OpenAI is paying researchers to stop superintelligent AI from going rogue
OpenAI is offering $10 million in grants to support technical research on how we can control artificial intelligence systems that are way smarter than the average human.
The company hopes that the results from its grants on aligning future superhuman AI systems, or Superalignment Fast Grants, will help shed light on how strong models generalize from weak supervision.
The AI lab also hopes to understand how AI systems can be used to evaluate the outputs of newer AI systems, and how to build an AI lie detector.
Hard to properly evaluate millions of lines of code
OpenAI claims that superhuman AI systems will be too complex for humans to fully understand. If a model generates a million lines of complicated code, we won’t be able to reliably evaluate whether the code is safe or dangerous to run.
In a post on X, OpenAI wrote: "Figuring out how to ensure future superhuman AI systems are aligned and safe is one of the most important unsolved technical problems in the world. But we think it is a solvable problem. There is lots of low-hanging fruit, and new researchers can make enormous contributions!"
So while current systems rely on human supervision, in the future our brain power may no longer be enough. Hence, OpenAI wants to get a head start to find ways in which humans can still effectively be in charge.
Who can claim the OpenAI grants?
The grants are mainly intended for academic labs, non-profits, and individual researchers. OpenAI is also sponsoring a one-year $150K OpenAI Superalignment Fellowship for graduate students.
The company’s research identified seven practices to keep AI systems safe and accountable and it wants to help fund further research that can work on some open questions that emerged from this work.
As part of the Superalignment grants it aims to award Agentic AI Research Grants of between $10,000 to $100,000 in this area for researchers to investigate the impacts of superintelligent AI systems and practices to make them safe.
What is an agentic AI system?
OpenAI refers to this superintelligent AI as agentic AI systems, ones capable of a wide range of actions and reliable enough that, in certain circumstances, a user could trust them to autonomously act on complex goals on their behalf.

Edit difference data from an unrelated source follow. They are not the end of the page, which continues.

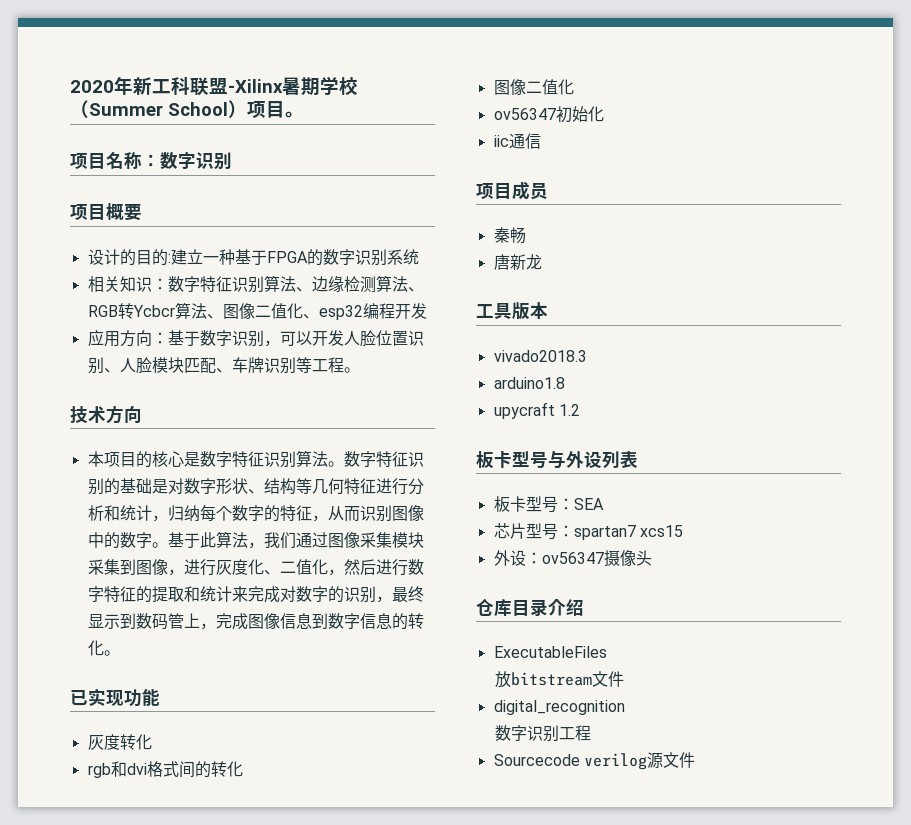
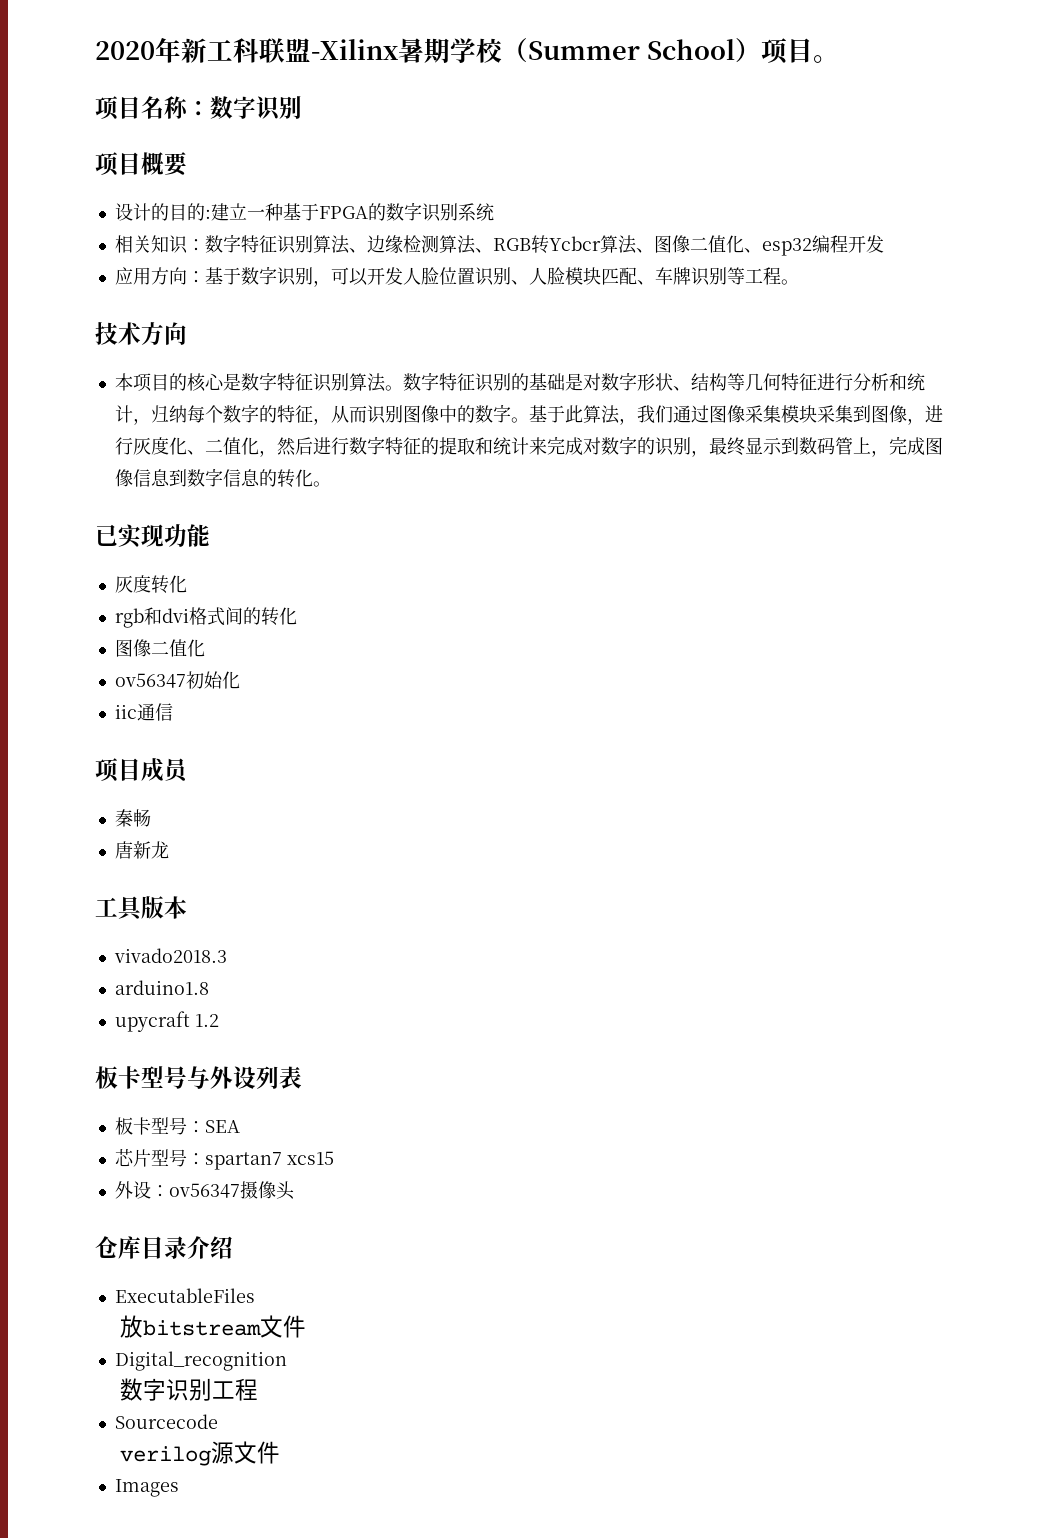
[493,700,625,715] digital_recognition -> [114,1351,287,1371] Digital_recognition
(580, 760) none -> (218, 1421) //
(695, 760) none -> [114,1479,179,1497] // Images

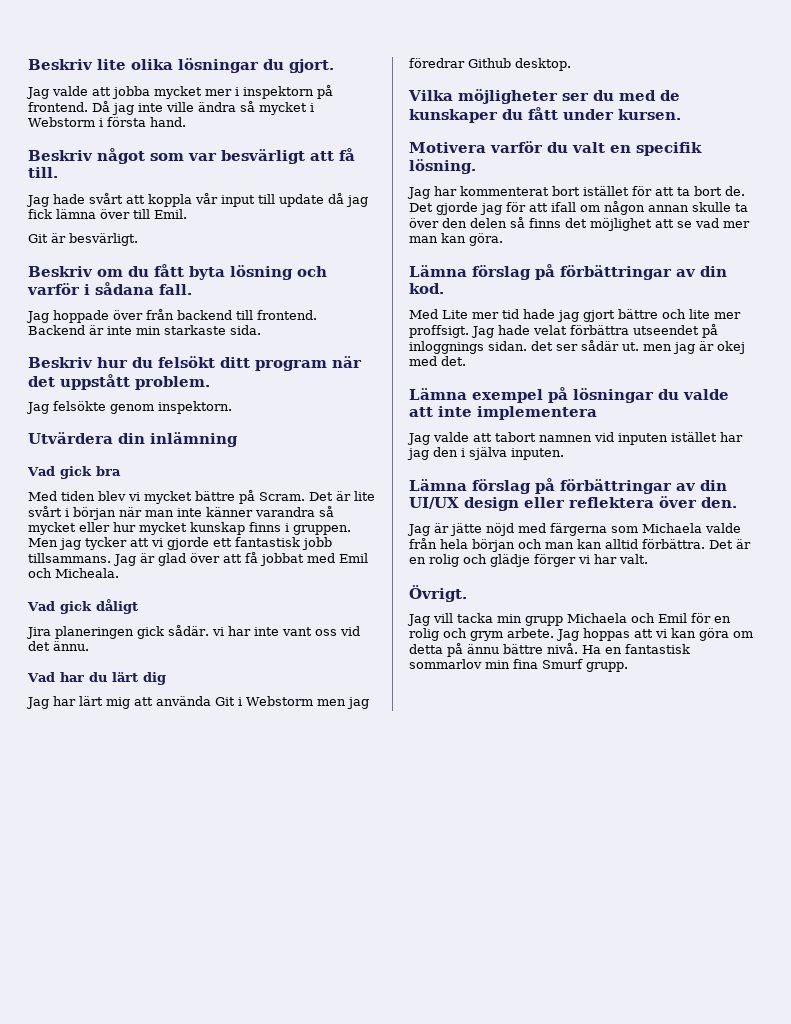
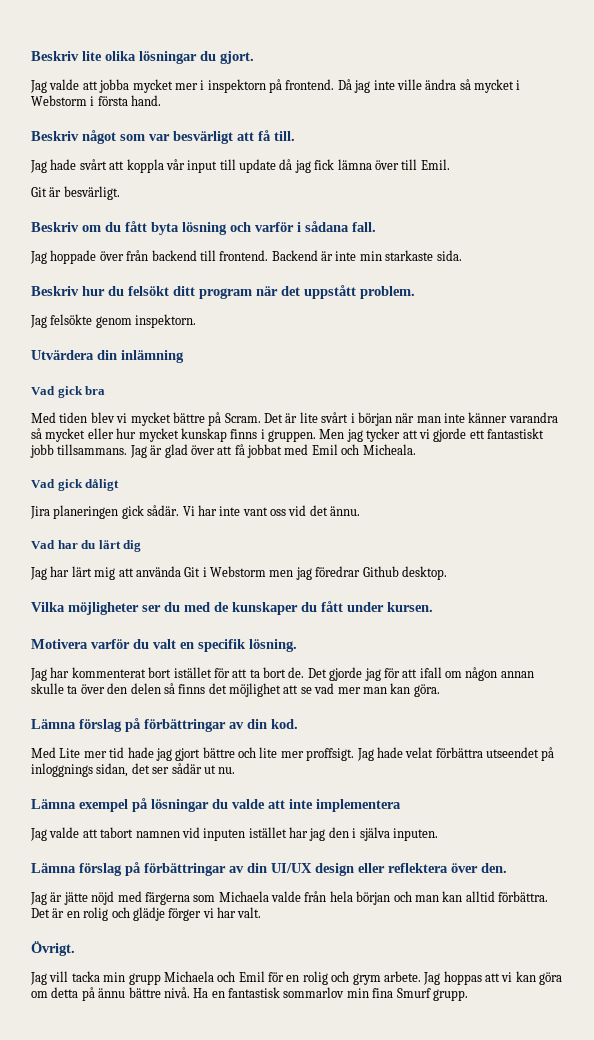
[235,537,300,547] fantastisk -> [487,428,544,439] fantastiskt
[211,627,224,636] vi -> [182,506,195,516] Vi
[488,341,527,351] sidan. -> [96,763,129,777] sidan,
[622,341,745,354] [409,356,466,366] ut. men jag är okej med det. -> [203,765,236,774] ut nu.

You could for instance ask your agentic personal assistant for help baking a cake and it will print out a recipe for you and ensure all the necessary ingredients are ordered and delivered to your home in time.
OpenAI researchers said society will only be able to harness the full benefits of agentic AI systems if it can make them safe by mitigating their failures, vulnerabilities, and abuses.

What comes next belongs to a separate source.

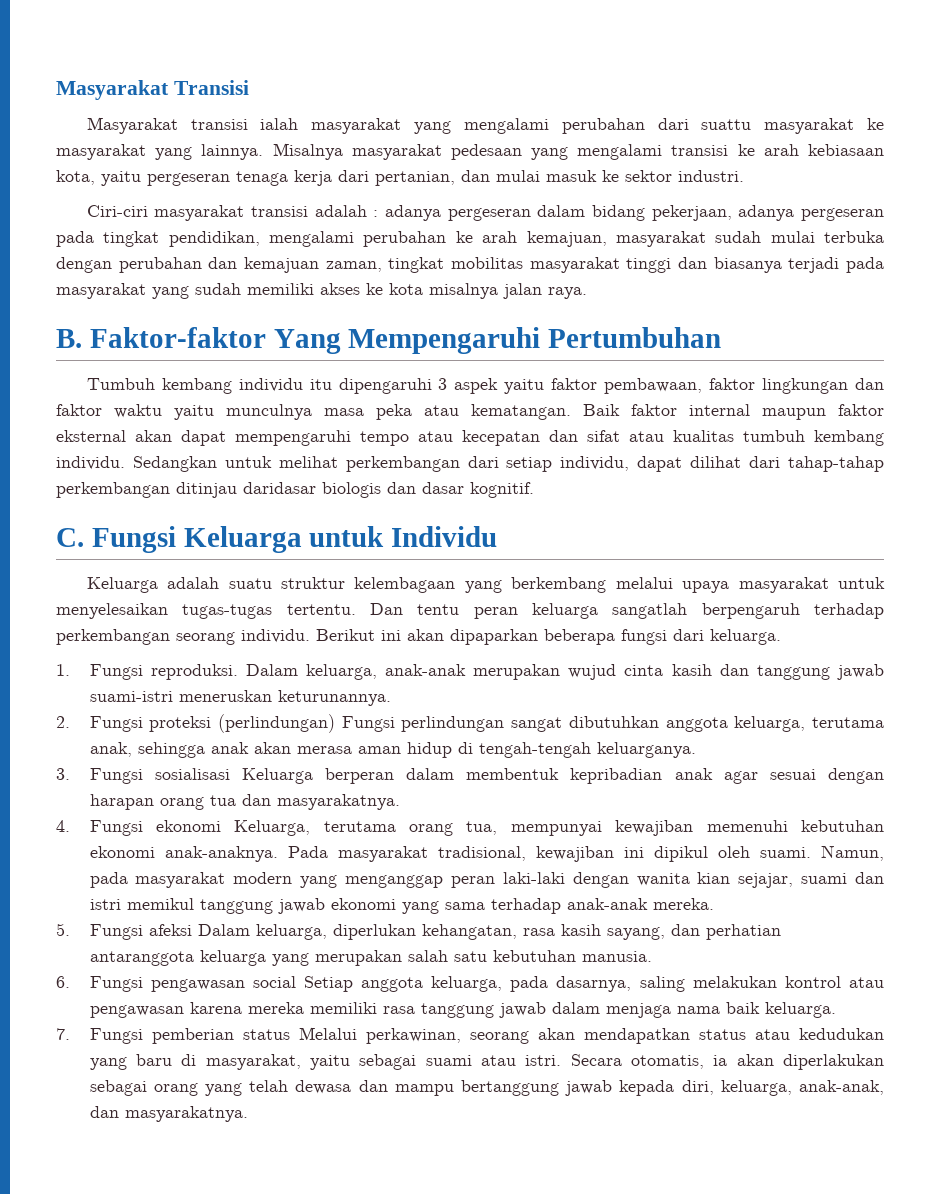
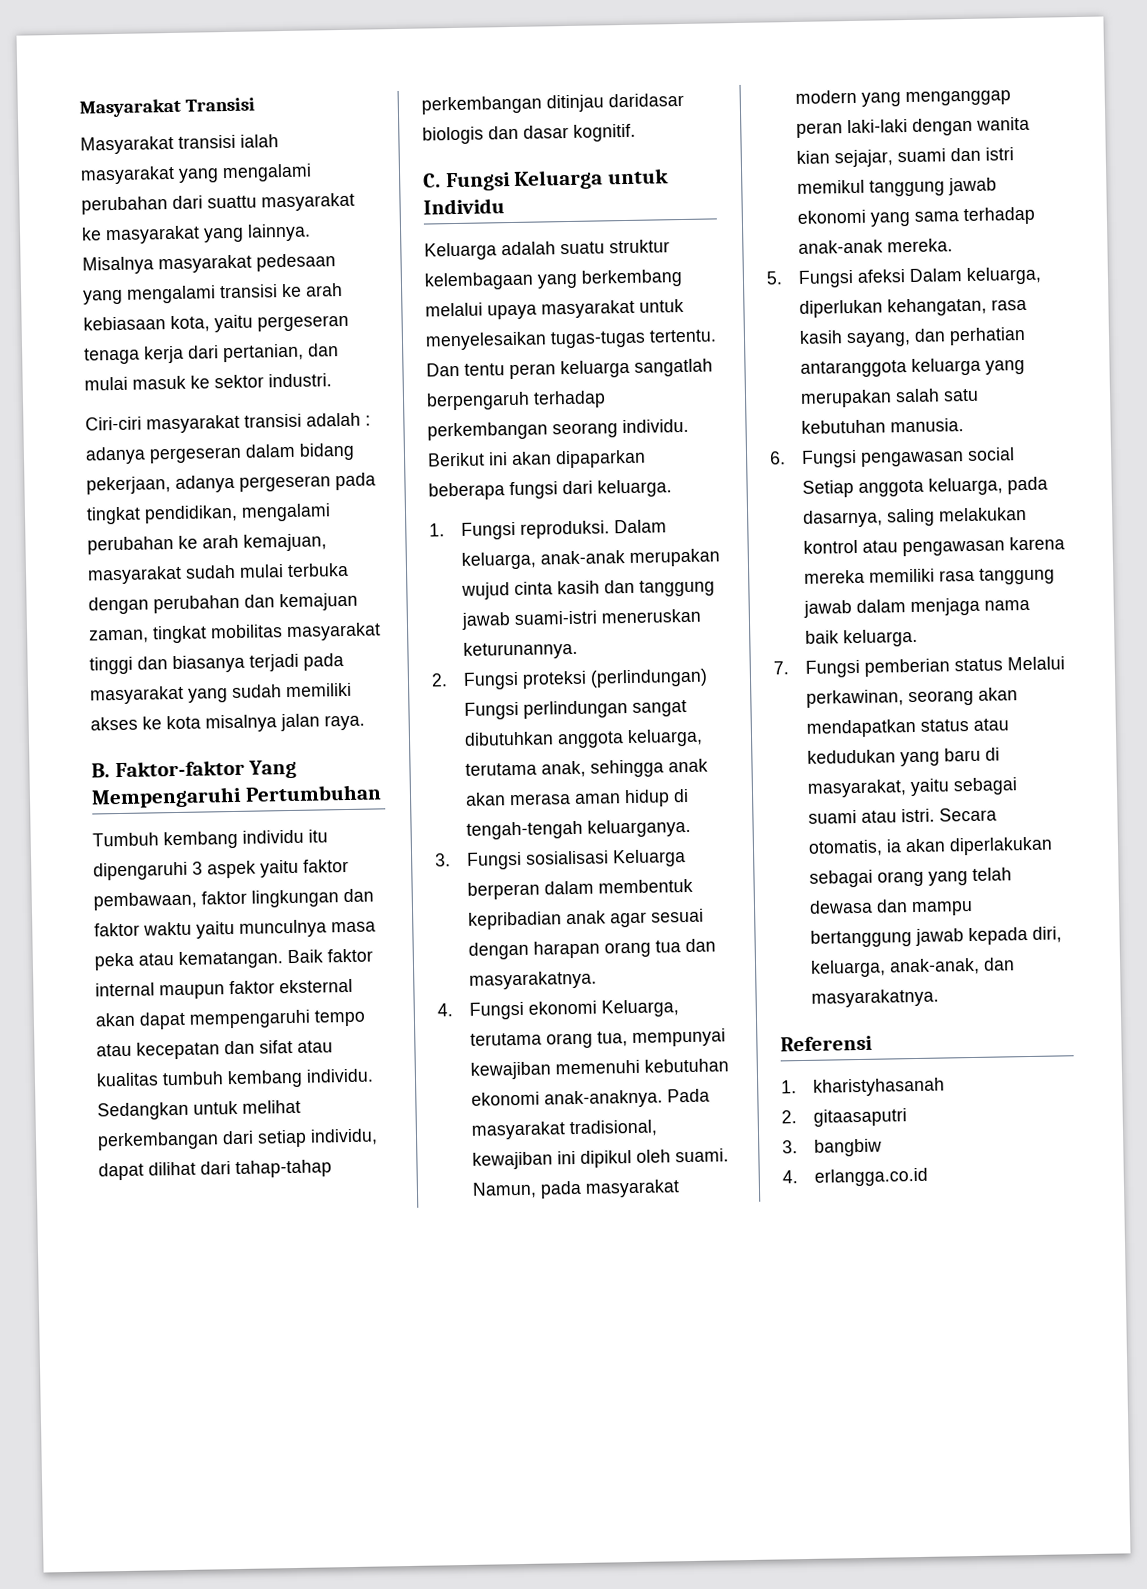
(248, 1114) none -> [780,1035,873,1052] [781,1077,945,1097] [781,1108,907,1127] [782,1138,882,1157] [782,1167,928,1187] // Referensi // 1. kharistyhasanah // 2. gitaasaputri // 3. bangbiw // 4. erlangga.co.id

Here the company is particularly interested in how one can evaluate whether an agentic AI system is appropriate for a given use case, when actions should require explicit human approval, and how we can design such intelligent systems in a way that allows us to view their internal reasoning.
What it means for the future
The current AI tools available to the public are certainly impressive but they're still not yet at the level of superintelligence that OpenAI is referring to — AI that is vastly smarter than humans.
However, thanks to its CEO Sam Altman we know they’re already working on their new GPT-5 model which he says could possess hints at superintelligence.
OpenAI anticipates that superintelligence could be developed within the next ten years. The answer to how worried we should be may depend on the results of OpenAI’s latest research grants.